On the other side of the restaurant, two very distinctive customers were chatting with a pretty blond waitress. Her electric smile solved to Krome's satisfaction the mystery of why the shitkickers returned night after night with a hot credit card: They were smitten. One of the men was outfitted entirely in camouflage, including a cap. His companion wore a dirty ponytail and a vulcanized patch over one eye. Both men, Krome noted, bore deep cuts on their faces.
"You said one was dressed like a hunter."
JoLayne nodded. "That's right."
"Take a peek."
"I'm frightened."
"It's all right," Krome told her.
She turned just enough to catch a quick look. "Lord," she gasped, and turned back.
Tom Krome patted her hand. "We done good, pardner."
JoLayne's expression was unreadable behind the big sunglasses. "Give me the car keys."
"What for?" Krome asked, knowing the answer. She didn't want to open the car; she wanted to open the trunk.
JoLayne said, "Let's wait till they leave – "
"No, not here."
"Tom, we've got the Remington. What could they do?"
"Forget it."
A waitress came, but JoLayne was unresponsive. Krome ordered hamburgers and Cokes for both of them. When they were alone again, he tried to make the case that a busy restaurant parking lot wasn't the ideal place to pull a shotgun on anybody, especially two drunk white-trash psychopaths.
JoLayne said, "I want my damn lottery ticket."
"And you'll get it. We found the bastards, that's the main thing. They can't get away from us now."
Again she peered over her shoulder, shivering at the sight of the ponytailed robber. "That face I'll never forget. But the eye patch I don't remember."
"Maybe you blinded him," Krome said.
JoLayne Lucks smiled faintly. "Lord, I hope so."
11
The firebombing of Tom Krome's house was the most serious managerial crisis of Sinclair's career. All afternoon he polished the exculpatory memorandum and awaited a summons from The Register'?,managing editor. Like Krome's, the managing editor's training was in hard news and he viewed the world darkly. He was an angular, intense man in his mid-forties; prematurely gray, allergy prone, gruff, profane. He was famous for his laserlike glare and his lack of patience.
His last communication with Sinclair had come seven weeks earlier in, a terse phone call: No frigging PMS column, you hear me! It had been one of Sinclair's rare brainstorms – a regular feature devoted to coping with PMS. The column would run once a month, of course. The managing editor despised the idea, which Sinclair promptly blamed on one of his subordinates.

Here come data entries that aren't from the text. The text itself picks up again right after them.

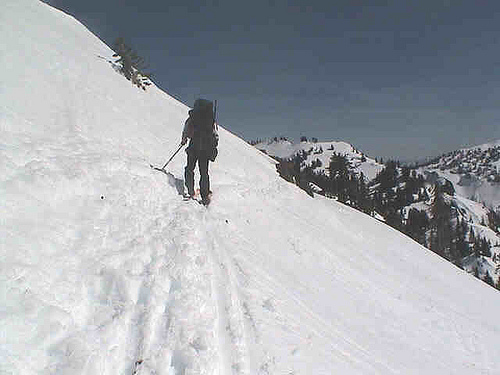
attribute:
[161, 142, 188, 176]
ski pole — one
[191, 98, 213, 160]
backpack — large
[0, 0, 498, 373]
snow — white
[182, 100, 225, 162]
backpack — black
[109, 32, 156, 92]
branch — green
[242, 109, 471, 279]
trees — green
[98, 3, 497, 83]
sky — overcast, grey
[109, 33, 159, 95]
tree — single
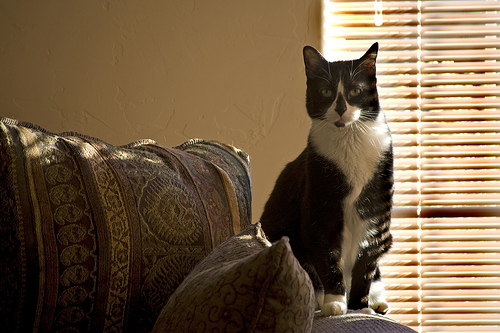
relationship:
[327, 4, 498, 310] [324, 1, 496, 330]
miniblinds covers window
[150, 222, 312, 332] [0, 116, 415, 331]
pillow on couch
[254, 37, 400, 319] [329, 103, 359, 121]
cat has nose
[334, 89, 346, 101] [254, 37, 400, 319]
spot on cat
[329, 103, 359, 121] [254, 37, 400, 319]
nose on cat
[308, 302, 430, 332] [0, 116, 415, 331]
arm on couch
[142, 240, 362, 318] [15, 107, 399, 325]
pillow on couch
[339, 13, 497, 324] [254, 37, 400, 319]
window behind cat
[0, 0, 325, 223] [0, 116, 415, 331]
wall behind couch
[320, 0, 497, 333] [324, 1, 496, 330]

Even under the mildest circumstances, direct contact with the M.E. was nerve-racking. So Sinclair whitened when, shortly after six, he was called in to discuss the Tom Krome situation. Upon entering the office, Sinclair was brusquely motioned to a covered armchair. On the other side of a mahogany desk, his boss skimmed a police report, although Sinclair (having never seen one) didn't recognize it as such. What he knew about the burning of Krome's home had come from a gossipy city desk reporter, in a brief conversation at the urinals. Of course Sinclair had been alarmed by the news, but he was more distressed that he hadn't been notified formally, through channels. He was, after all, Krome's immediate supervisor. Didn't anybody believe in E-mail anymore?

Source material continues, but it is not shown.